Thursday, December 29, 2011

Writing in a Book

Writing in a Book
Tony Reinke, in his book Lit! A Christian Guide to Reading, presents the reader with a term that I cannot believe many would be familiar with; marginalia. Though I originally thought this was a made-up term, it does occur in the dictionary and is defined as marginal notes. Reinke is a proponent of marking up a book, in the margins and otherwise, and I must say that I concur with him on this point. I'd like to discuss why I mark up a book and how I do so with the hope that you will be helped in your reading. For this first post in this series, let's start with the "why" question.

In his chapter entitled Marginalia, Reinke lists ten reasons why he writes in his books. I think they are worth listing. Reinke writes in his books to,
  1. Claim them
  2. Acknowledge their temporary value
  3. Highlight what he appreciates
  4. Trace the skeleton of the book
  5. Mark what is initially disagreeable
  6. Weave them into his library
  7. Express emotion
  8. Capture thoughts
  9. Archive personal notes
  10. Have a conversation.
It would be well worth your while to get your hands on Reinke's book and read through his reasons for a better understanding of each point. I have focused in on a few reasons why I write in books that are mirrored in some of Reinke's.


The Three R's of Writing in a Book
Reflection – Reflection is the fixing of the thoughts on something and/or careful consideration. I find that I think and concentrate better with a pen in my hand. Pastor Garry Milley, lead pastor of Church in the Oaks, puts it succinctly, "I need ink to think!" I find that the simple act of holding a writing utensil in my hand is enough to cause me to be more engaged with the book I am reading. The act of writing in that book further solidifies the process. Reinke supports this idea stating "the markings in a book's margins are the evidence of a thinking reader" (148). This is important, if you believe as Reinke and I do, that we "don't read to read; we read to think" (148). The highlighting and denoting of important, memorable or even forgettable passages in a book are stimuli for thoughtful reflection that otherwise wouldn't occur. John Piper has said, "I do not remember 99% of what I read, but if the one percent of each book or article I do remember is a life-changing insight, then I don't begrudge the 99%." I probably remember less than that. But having a pen in hand and writing in the margins of a book helps me fight the forgetfulness and hopefully remember more of the life-changing insights.


Refraction – Light is refracted when it changes direction due to passing through one medium to another. In the case of reading, I want the light that comes to me through reading to pass from me to others. This exchange of light, or in this case the exchange of knowledge from things I read, occurs most efficiently when I mark up a book. If I am to share what I read with others-others being friends family, small group participants, work colleagues, etc.-I need to be able to access the information I have read. Highlighting, underlining, circling, and generally marking up a book will help you disperse some of the gold you have mined in the pages of a book to those around you. It will help you share the wealth. Writing in a book allows you to access that significant information and share it with others. Two of the main ways I do this are tweeting through a book and blogging through a book. Those will be topics I will deal with separately in other posts. Interestingly, as the definition suggests, light changes direction when it is refracted. Your viewpoint and interpretation will have an effect on the knowledge you share and I think that is a good thing. Limiting what you receive from the writing of others to yourself would be an unfortunate end to that information.

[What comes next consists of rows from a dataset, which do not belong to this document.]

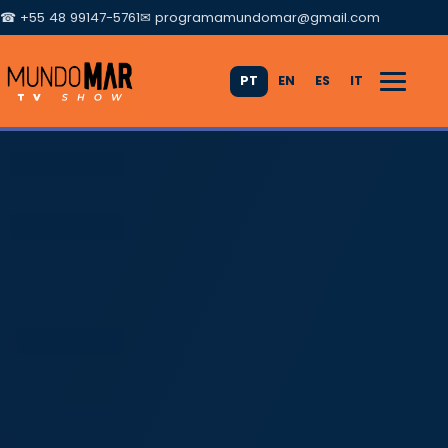
☎ +55 48 99147-5761
✉
programamundomar@gmail.com
PT
EN
ES
IT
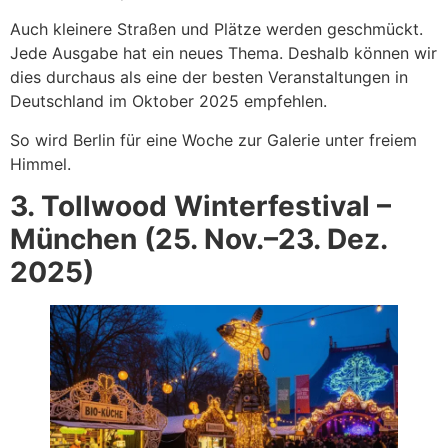
Auch kleinere Straßen und Plätze werden geschmückt.
Jede Ausgabe hat ein neues Thema. Deshalb können wir
dies durchaus als eine der besten Veranstaltungen in
Deutschland im Oktober 2025 empfehlen.
So wird Berlin für eine Woche zur Galerie unter freiem
Himmel.
3. Tollwood Winterfestival –
München (25. Nov.–23. Dez.
2025)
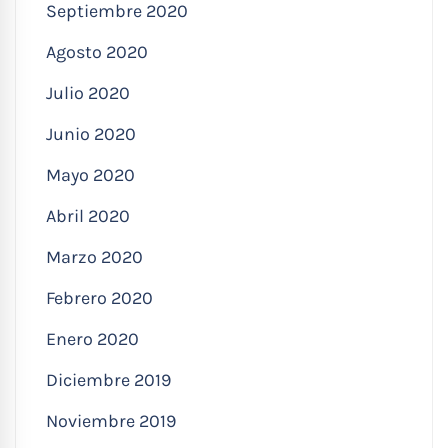
Septiembre 2020
Agosto 2020
Julio 2020
Junio 2020
Mayo 2020
Abril 2020
Marzo 2020
Febrero 2020
Enero 2020
Diciembre 2019
Noviembre 2019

Reference – As well as reflecting on what I have read, and beyond refracting the light from books to others, I want to be able to access and re-access the information from good books indefinitely. For books that I own and am going to keep in my library, the simplest way of being able to store and reach that book's instruction, illumination, and ideas is to mark in the book where those things can be found. One can go to extensive lengths or archiving info in a book, but I can usually find tidbits I'm looking for by flipping through a book and skimming the excerpts I have emphasized through writing in the margins.


Writing in a book, or performing marginalia if you will, offers me the opportunity to reflect on what I'm reading by causing me to interact with written material as I read it. It helps me to refract the light I receive from books to those around me. And finally, it helps me to reference significant material in the future when it is desired or necessary. For these reasons, and many others, I encourage you to mark up your books.